What is asked –
Please rename "phylum" to "division" throughout the material below and write its lines out again with nothing else changed, leaving the pictures out.

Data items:

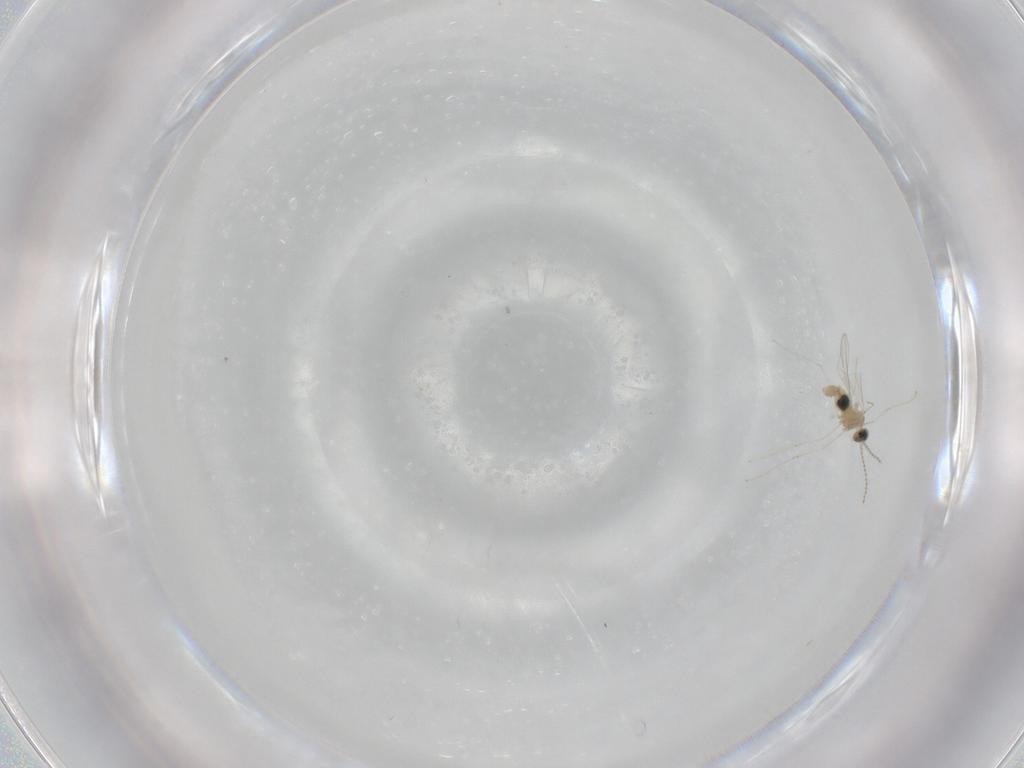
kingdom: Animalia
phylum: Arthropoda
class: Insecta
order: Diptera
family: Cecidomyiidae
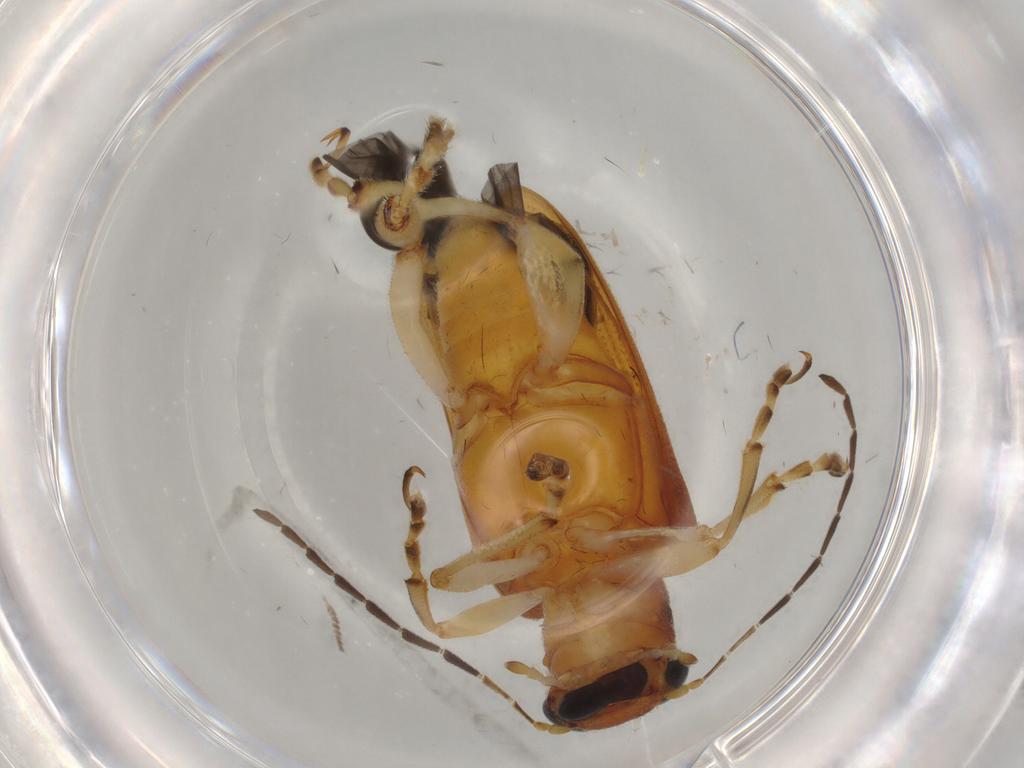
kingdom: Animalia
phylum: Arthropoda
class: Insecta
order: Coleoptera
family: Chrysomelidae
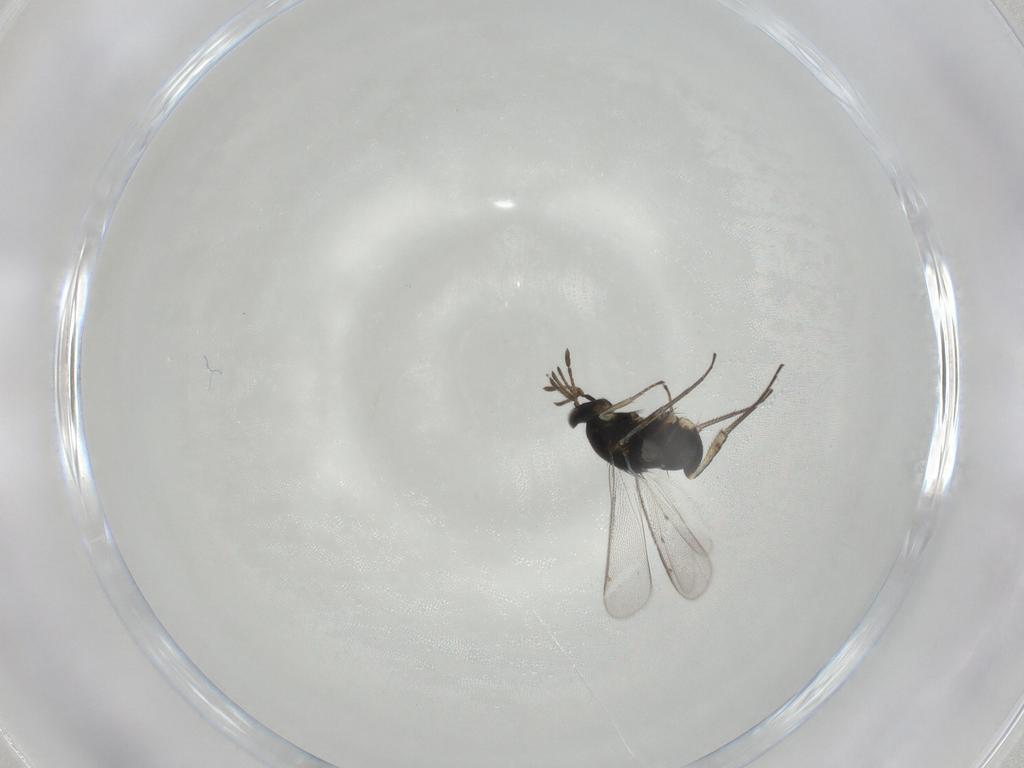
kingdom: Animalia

Solution to the problem –
kingdom: Animalia
division: Arthropoda
class: Insecta
order: Diptera
family: Cecidomyiidae
kingdom: Animalia
division: Arthropoda
class: Insecta
order: Coleoptera
family: Chrysomelidae
kingdom: Animalia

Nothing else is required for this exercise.